Lines from the one containing "c 06.08.2026" to the end of the entries below must be reproduced exactly, with both end lines kept and no other line added.

■ **Data for review**:
►

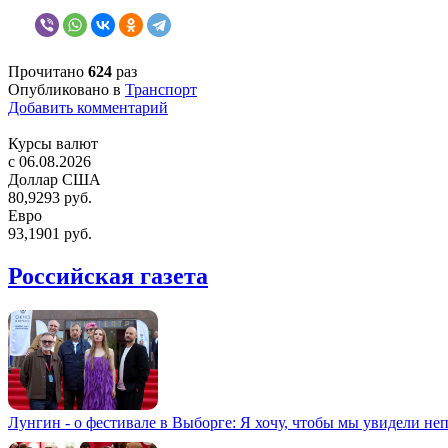
Прочитано
624
раз
Опубликовано в
Транспорт
Добавить комментарий
Курсы валют
c 06.08.2026
Доллар США
80,9293 руб.
Евро
93,1901 руб.
Российская газета
Лунгин - о фестивале в Выборге: Я хочу, чтобы мы увидели не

◄

■ **Task response**:
c 06.08.2026
Доллар США
80,9293 руб.
Евро
93,1901 руб.
Российская газета
Лунгин - о фестивале в Выборге: Я хочу, чтобы мы увидели не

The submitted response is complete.